**ASSIGNMENT A:** From the account of teaching at a Kyoto art school, extract the passage starting with "Japan is weird." and going on through "than I expected.", copying it word for word.
**ASSIGNMENT B:** According to the account of teaching at a Kyoto art school, how far is the school from where the writer lives?
**ASSIGNMENT C:** Carry on the account of teaching at a Kyoto art school from the point where it stops.

**EXCERPT TO READ:**

□ □ □

Japan is weird. As I write this – I’m sitting cross-legged in a room where I’m not allowed to wear shoes, in front of a table that doesn’t reach my knees, with kids on TV dressed as samurai showing me how to cook bread – and I couldn’t be happier. I love it here even more than I expected.
I work as an English Teaching Assistant at a traditional art school in Kyoto – about an hour away from where I live. Most of my students are actually older than me and all incredibly impressive artists. I think that I was drawn to this internship through a sort of obsession with unfamiliar situations. I know nothing about wood carving, lacquer-work or architecture, but those are the things that my students are working on and learning to talk about in English. So not only do I get exposed to the unfamiliar culture of Japan, but also the unfamiliar topics of an art school.
I was surprised and very excited to find out that I’d have the opportunity to join some of the student’s other classes. I’ll be learning Japanese calligraphy and ceramics on Fridays from some (apparently) world-famous masters of their trade.

□ □ □

**DATASET CONTENT:**
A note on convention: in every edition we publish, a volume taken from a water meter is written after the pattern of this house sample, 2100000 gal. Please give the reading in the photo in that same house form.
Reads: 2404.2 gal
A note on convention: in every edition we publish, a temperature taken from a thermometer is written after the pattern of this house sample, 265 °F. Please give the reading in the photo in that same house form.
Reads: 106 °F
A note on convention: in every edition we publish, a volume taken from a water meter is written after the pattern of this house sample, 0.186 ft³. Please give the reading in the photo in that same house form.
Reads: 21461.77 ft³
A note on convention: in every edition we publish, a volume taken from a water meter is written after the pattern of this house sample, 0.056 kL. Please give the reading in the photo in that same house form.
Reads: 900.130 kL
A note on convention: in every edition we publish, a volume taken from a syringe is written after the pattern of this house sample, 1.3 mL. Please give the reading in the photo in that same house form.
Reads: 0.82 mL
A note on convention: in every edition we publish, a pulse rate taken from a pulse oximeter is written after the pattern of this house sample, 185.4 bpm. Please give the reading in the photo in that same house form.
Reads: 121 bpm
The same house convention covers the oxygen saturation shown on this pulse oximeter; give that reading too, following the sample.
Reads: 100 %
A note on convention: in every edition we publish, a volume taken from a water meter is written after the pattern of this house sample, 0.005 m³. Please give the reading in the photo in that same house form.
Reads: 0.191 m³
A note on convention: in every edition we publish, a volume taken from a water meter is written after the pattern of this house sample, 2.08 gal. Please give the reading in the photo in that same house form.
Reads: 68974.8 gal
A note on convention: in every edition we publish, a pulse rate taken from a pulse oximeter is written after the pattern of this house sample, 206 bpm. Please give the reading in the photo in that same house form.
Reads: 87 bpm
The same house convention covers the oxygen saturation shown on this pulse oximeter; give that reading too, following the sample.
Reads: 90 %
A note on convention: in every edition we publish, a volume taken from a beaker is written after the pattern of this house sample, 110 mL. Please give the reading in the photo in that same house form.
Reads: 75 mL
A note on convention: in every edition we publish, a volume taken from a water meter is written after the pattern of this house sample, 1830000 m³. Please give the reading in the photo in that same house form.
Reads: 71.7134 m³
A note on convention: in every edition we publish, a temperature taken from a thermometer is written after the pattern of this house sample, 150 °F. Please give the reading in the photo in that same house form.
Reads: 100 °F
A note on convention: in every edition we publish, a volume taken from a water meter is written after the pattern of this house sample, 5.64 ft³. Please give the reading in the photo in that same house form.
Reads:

□ □ □

**WRITTEN REPLY A:**
Japan is weird. As I write this – I’m sitting cross-legged in a room where I’m not allowed to wear shoes, in front of a table that doesn’t reach my knees, with kids on TV dressed as samurai showing me how to cook bread – and I couldn’t be happier. I love it here even more than I expected.

**WRITTEN REPLY B:** About an hour away.

**WRITTEN REPLY C:**
I also chose this internship because it gives me a lot of free time and allows me to be completely independent. I buy and cook my own food and get to choose how to spend all of my free time. I have already been able to visit a lot of cool shrines and temples in the area, and have a long to-do list for the coming weekends. I am able to be independent at work too – I can make my own lesson plans and class activities for my students. This kind of freedom has been a euphoric change of pace from my average school day where I had a calendar packed with meetings and obligations from dawn to dusk.
I expect to have a rather mixed experience with my students. Some of them are there because they really want to learn English and are already quite good at it, while others are just there to fulfill their requirement. It may be challenging to get the less-committed students to be active in class, but I’m excited to see if I can change their mind about learning another language.
Really looking forward to going to work tomorrow.
Feels good to say that and mean it. I don’t think that many people can do that nowadays.
Side note: I live in Sonobe – a very rural town near the middle of the Kyoto prefecture. After arriving here I learned that I had actually heard stories about this town before; it’s sort of secretly legendary. Sonobe is the hometown of Shigeru Miyamoto – the head game designer of franchises like Mario and Zelda. In fact, just down the road from me are the “Super Mario Bros. Hills” – hills that Miyamoto played on as a kid – which inspired him to create the first Mario games.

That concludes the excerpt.